ЗАДАНИЕ: Продолжите приведённый ниже текст о военной деятельности античных водолазов, начав сразу после его последнего предложения.

ТЕКСТ ДОКУМЕНТА:
____

Но сначала посмотрим на подвиг Скиллиаса в исторической пер­спективе. Рассказ о нем-—первое упоминание в античной литературе о военной деятельности водолазов. Он стоит в начале целого ряда аналогичных свидетельств более позднего времени, показывающих, как постепенно росла и развивалась их военная роль. Фукидид (IV, 26) рассказывает, что в период Пелопонесской войны в 425 г. водолазы доставляли продовольствие находившимся в блокаде: «Водолазы ныряли и плыли под водой, таща за собой на веревке мешки с маком, сме­шанным с медом, и с толчеными семенами льна». При обороне Сира­куз (413 г. до н. э.), по свидетельству того же Фукидида (VII, 25), „сваи были вбиты так, что они не поднимались над водой, а потому подплывать к ним было опасно, и всякий неосторожный корабль набе­гал на них, как на подводный камень". „Но и эти сваи распилили во­долазы за вознаграждение", добавляет он дальше.

____

ПРЕДСТАВЛЕННЫЕ ДАННЫЕ:
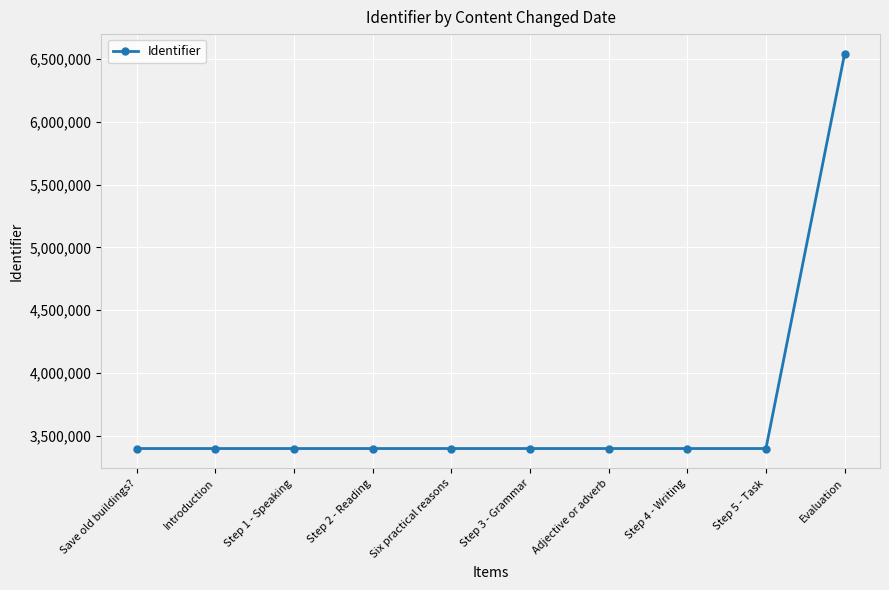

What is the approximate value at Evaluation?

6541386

____

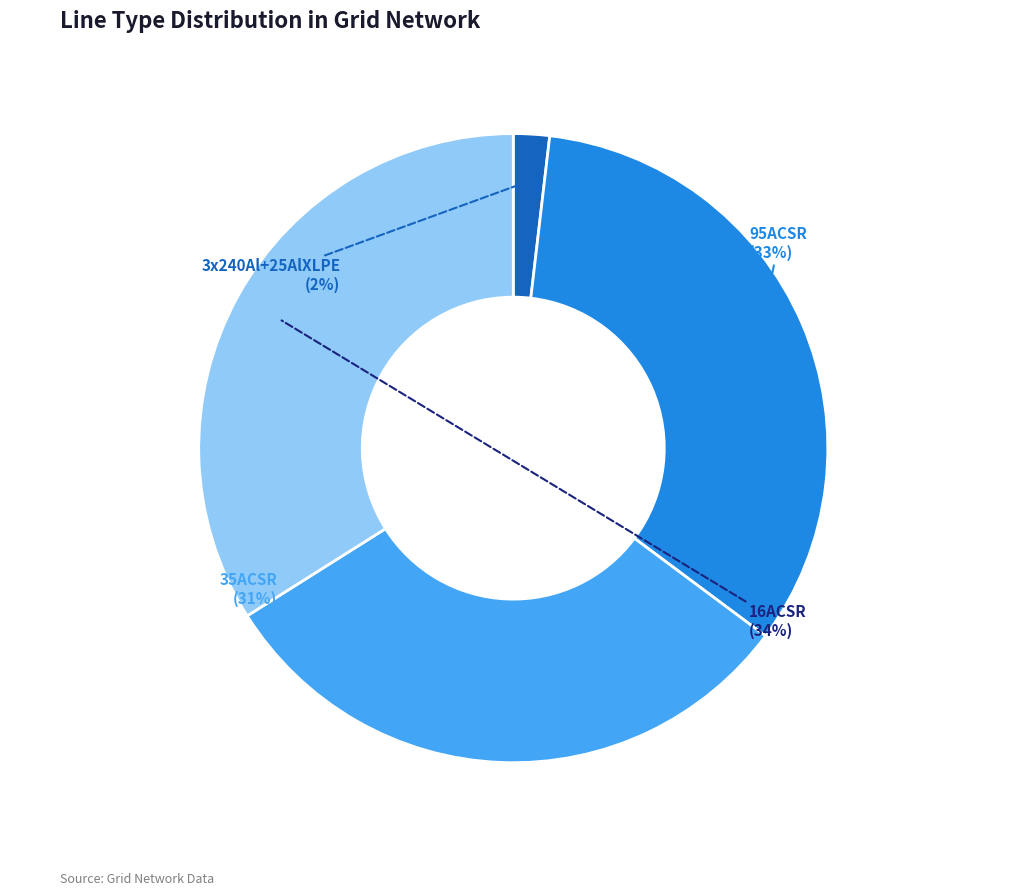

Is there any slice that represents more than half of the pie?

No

____

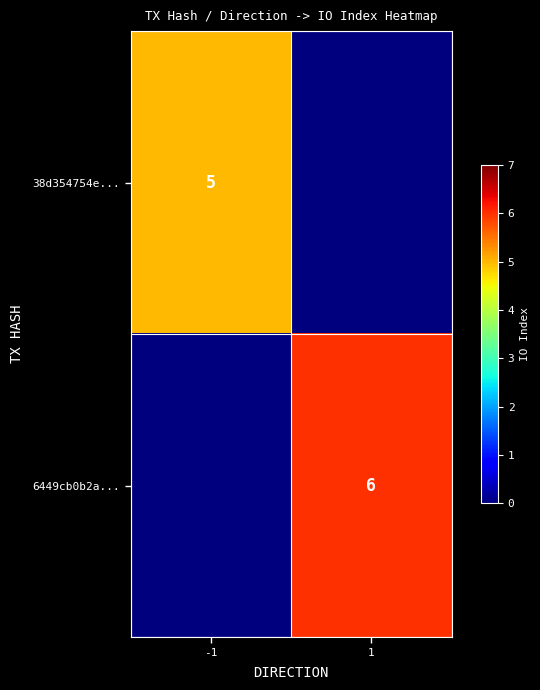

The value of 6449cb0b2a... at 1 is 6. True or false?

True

____

ОТВЕТ:
Позднее Арриан (II, 21, 6), описывая осаду Тира, говорит, что Алек­сандр Македонский запер гавань судами, поставленными поперек входа в гавань на якорях. Однако воины Тира перерубили канаты, а водо­лазы разрезали их даже под водой. Тогда македоняне заменили канаты цепями, и жители Тира уже не могли повторить своей смелой операции. У историка Кассия Диона в нескольких местах говорится о воен­ных действиях водолазов.

Так, жители Орика заградили доступ в гавань, нагрузив камнями корабли и затопив их у ее входа; Помпеи приказал водолазам вы­грузить камни и оттащить ставшие легкими корабли (XLII, 12). Осажденные жители Мутин получают известие благодаря водолазу, доставившему им письмо в виде свинцовой таблички (XLVI, 36). При осаде города Византии Септимием Севером водолазы подрезают якорные тросы, прикрепляют канаты при помощи гвоздей к кораблям и оттягивают их от берега к себе.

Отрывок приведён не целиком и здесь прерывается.